TRISTAN (in a sort of daze)

-granulated sugar, all-purpose flour, baking powder, sour cream, butter, eggs, and poppy seeds. And-


NARRATOR

-The blurry figure was bent over the shelf of lemons, clearly intent on finding the three most perfect lemons. Obviously, she had-


TRISTAN

-ALL THE INGREDIENTS TO MAKE LEMON POPPY SEED MUFFINS. MY-


NARRATOR

-absolute favorite dessert. (pause) Tristan finally forced himself to look up from the basket, at the woman herself. He barely needed to, though. For he was perfectly certain that he had just found-


TRISTAN

-the love of my life.


The glass is slowly wheeled away from the woman. She is holding up a lemon to the light, trying to gauge any flaws. She and the lemon are both quite beautiful.


NARRATOR

Tristan gulped loudly. (gulps loudly) And he could not help but burst out grandly with the music of his brimming heart:


(bring light on Tristan)


TRISTAN (with musical troupe)

Let me be the lemon to your poppy seed

I will give you everything you’ll ever need

We’ll share flour, butter, and sour cream

For your sugar I will have an endless greed.

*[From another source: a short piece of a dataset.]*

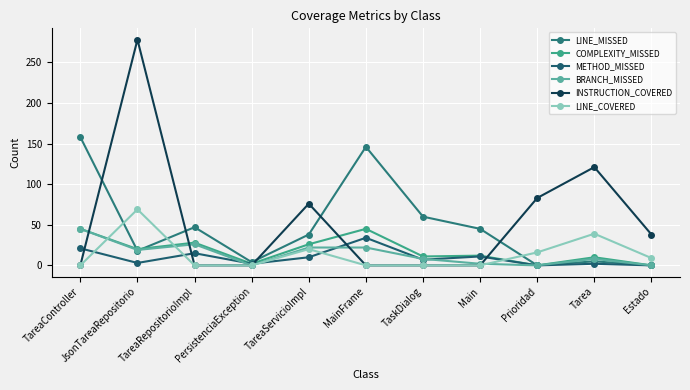

What is the spread (max minus min) of values at Estado?

38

We’ll make heart-shaped muffins

Baked to golden brown

And when we wed,

You’ll wear a lemon-colored gown.

A lemon-colored gown.

(with Lemon chorus) Ohhhhhh, Lemons! Lemons! Lemons! Lemons!

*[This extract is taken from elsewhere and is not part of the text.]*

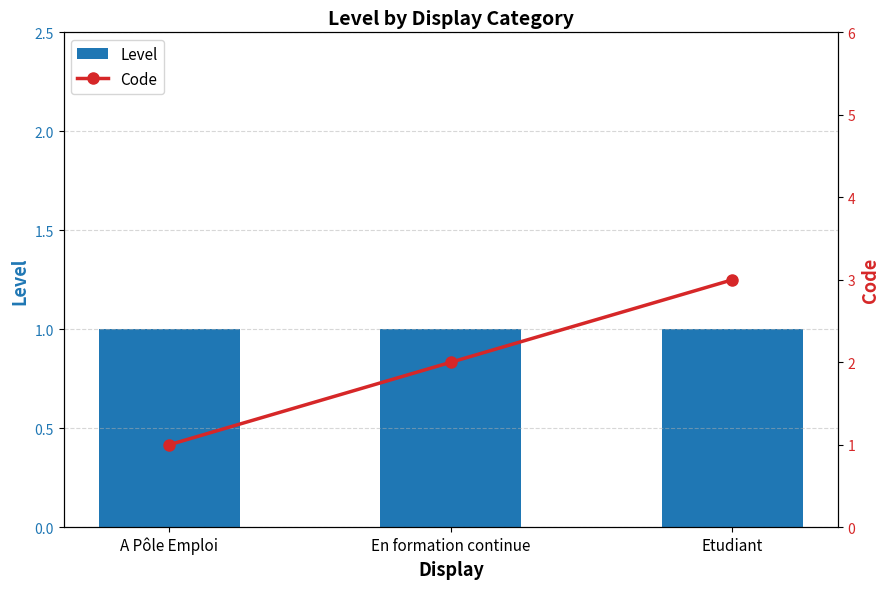

Rank the categories by Level value from lowest to highest.

A Pôle Emploi, En formation continue, Etudiant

Poppy Seeds! Poppy Seeds! Poppy Seeds! Poppy Seeds! (repeats 3 or 4 times)

Let me be the lemon to your poppy seed

I will give you everything you’ll ever need

We’ll share flour, butter, and sour cream

For your sugar I will have an endless greed.

Let me be your poppy seed.


(When the “Ohhhhhhh, Lemons!” section arrives, the chorus comes out and stands behind Tristan, playing instruments and singing along with him for the rest of the song. They also dance around the woman, who is oblivious to the entire number as she continues to focus on finding the last lemons. As the last line finishes, the stage lights go off and the chorus members slink off quickly. Normal lighting comes back on quickly and Tristan remains in his last pose, hands raised and reaching for the woman, who is now rummaging through her basket.)


NARRATOR

Well, the music was just in his head. Don’t you wish people really proclaimed their love like this in real life? Tristan did, too.


TRISTAN

(turns around, breathing heavily and trying to muster his courage)

(to himself) Okay, okay, I’m just going to walk over, and say “hi”. No that’s stupid – maybe, “Oh, are those lemons you’re choosing? I may be mistaken, but I do believe those are the ingredients for…” No way. How about, “My, do I love lemons… Oh – you too?” Okay, okay… that’s good, okay…

(Woman has left behind a shelf during his mustering – she walks through the audience and out of the theater)

(Tristan turns and says) MY, DO I LOVE LEM- oh. She’s gone.

(Tristan crazily searches around the aisles of the stage, into the audience.)

Hello? Uh, miss? Uh, Lemon Lady? Hello?


NARRATOR

“The Lemon Lady” was gone. In and out of his life, in an instant. But it didn’t matter. Tristan just knew that he would find her! And when he did, he would profess his love to her for real. And then they would make muffins together.


TRISTAN

(in the middle of the audience) I just know I’ll find her! And when I do, I’ll profess my love to her for real! And then we’ll make muffins together.